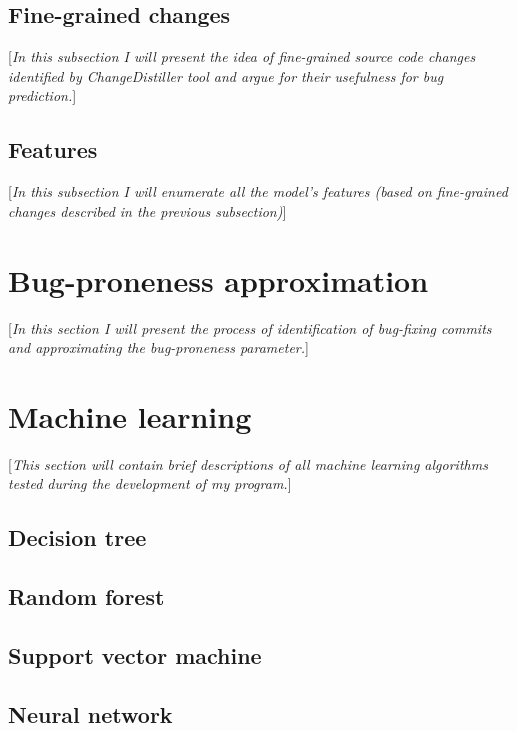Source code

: \documentclass{pracamgr}
\begin{document}
\subsection{Fine-grained changes}
\label{sec:fine-grained_changes}
[\textit{In this subsection I will present the idea of fine-grained source code changes identified by ChangeDistiller tool and argue for their usefulness for bug prediction.}]

\subsection{Features}
\label{sec:features}
[\textit{In this subsection I will enumerate all the model's features (based on fine-grained changes described in the previous subsection)}]

\section{Bug-proneness approximation}
\label{sec:bug-proneness}
[\textit{In this section I will present the process of identification of bug-fixing commits and approximating the bug-proneness parameter.}]

\section{Machine learning}
\label{sec:machine_learning}
[\textit{This section will contain brief descriptions of all machine learning algorithms tested during the development of my program.}]

\subsection{Decision tree}
\label{sec:decision_tree}

\subsection{Random forest}
\label{sec:random_forest}

\subsection{Support vector machine}
\label{sec:svm}

\subsection{Neural network}
\label{sec:neural_net}
\end{document}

* * * * *

## The problem
Your reply is one number: how many lines of the records above contain the word "subsection".

## Exercise response
8